Chiu and Miller first field tested the technique after receiving a call from a Wisconsin physician concerning a critically ill 14-year-old boy. He had been admitted with meningitis to the hospital three times in the past four months. Test after test returned back inconclusive, forcing doctors to place the boy in a medically induced coma. “We received a sample on a Friday,” says Chiu. “We were able to identify the cause of his illness within 48 hours on Sunday.” They had detected traces of a leptospira bacterium, which the boy probably contracted while visiting Puerto Rico. Leptospira are susceptible to penicillin, and the boy responded well to the antibiotic treatment and went home in less than two weeks.

Buoyed by this success, Chiu and Miller embarked on a small clinical trial in California last year to run their DNA sequencing test alongside traditional diagnosis on 300 patients admitted to hospitals with meningitis or brain inflammation. Unlike the Wisconsin case, an automated system runs the sequence analysis and database matching so hospital lab directors, who aren't trained in bioinformatics, can interpret the results.

“This is the future,” said Micky Kertesz at the Precision Medicine World Conference, held in Mountain View last month. “A test from a single blood draw [that can predict] a narrow, targeted treatment.” Kertesz is co-founder of Karius, a Silicon Valley company that is already providing such DNA sequencing tests.

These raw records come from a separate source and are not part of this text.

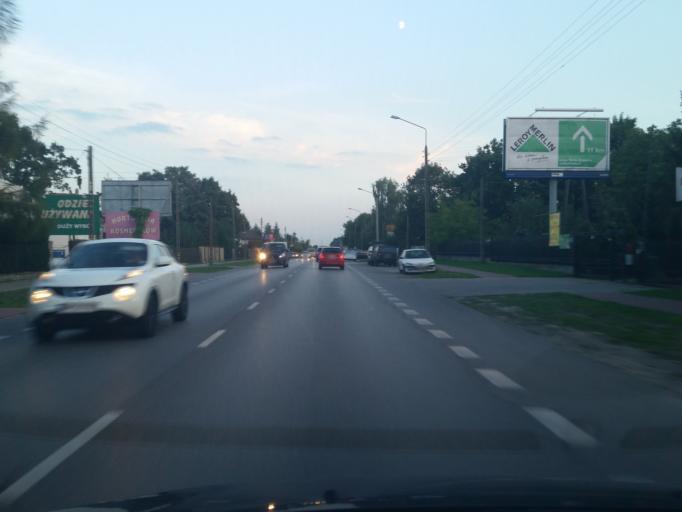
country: PL
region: Masovian Voivodeship
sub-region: Powiat legionowski
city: Jablonna
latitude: 52.3734
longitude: 20.9263
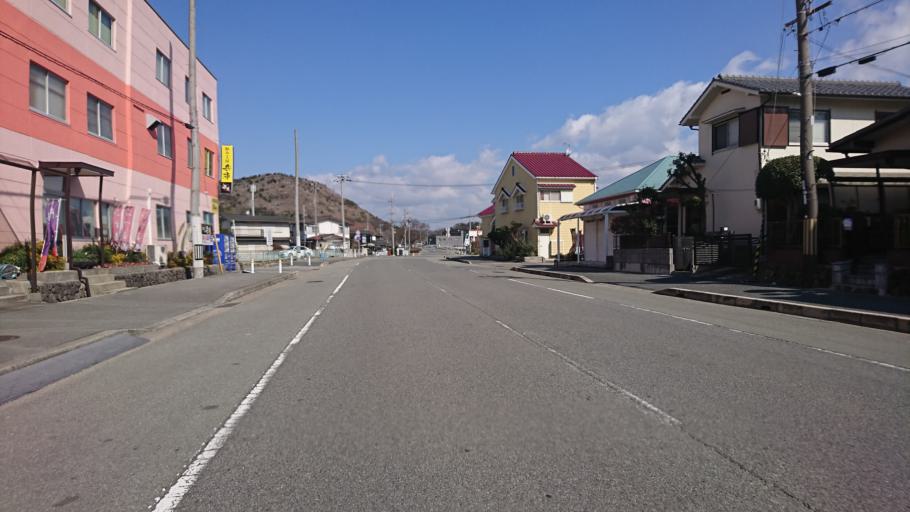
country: JP
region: Hyogo
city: Kakogawacho-honmachi
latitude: 34.7929
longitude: 134.8066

Kertesz highlighted the case of a toddler who, shortly after receiving an stem-cell transplant, developed anemia accompanied by persistent fevers. Scans indicated a fungal infection, but doctors couldn’t pinpoint the species of fungus because blood tests kept coming back negative. The doctors relied on a broad spectrum, very toxic, antifungal drug that had limited effect. The location of the infection and age of the patient made an invasive biopsy too risky and continuing the drug regimen would destroy the boy’s kidneys. That’s how the case stood when Karius was contacted.

“We received 1.2 mL of plasma and within a day we were able to report back Candida,” said Kertesz. Based on the results, the toddler was switched to a much less toxic medication used to target this particular kind of infection.

Data

All the DNA sequencing tests developed so far rely on GenBank, a vast genetic data repository maintained by the National Center for Biotechnology Information (NCBI). It’s an expansive database with nearly 400 million genomic sequence records, but it doesn’t contain everything.

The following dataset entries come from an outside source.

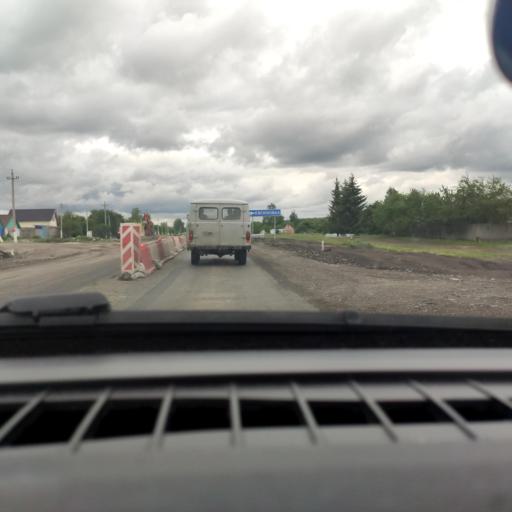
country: RU
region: Lipetsk
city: Usman'
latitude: 51.9526
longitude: 39.7827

Chiu recounted how, for the 14-year-old meningitis patient, they initially misidentified the species of the leptospira involved because that species’ data hadn’t yet been committed to the database. When they re-ran the sample six months later, it was correctly identified. There are still issues to be worked out with the technology, but precision diagnosis could become a standard procedure in hospitals in the next five to 10 years.

Already, technologies in development could reduce sequencing time from days to hours. If such improvements in turnaround times are matched by decreases in costs, the procedure might even find its way into emergency rooms or out in the field to monitor disease outbreaks. No doubt, pathogens will still make us sick, but they can’t hide for much longer.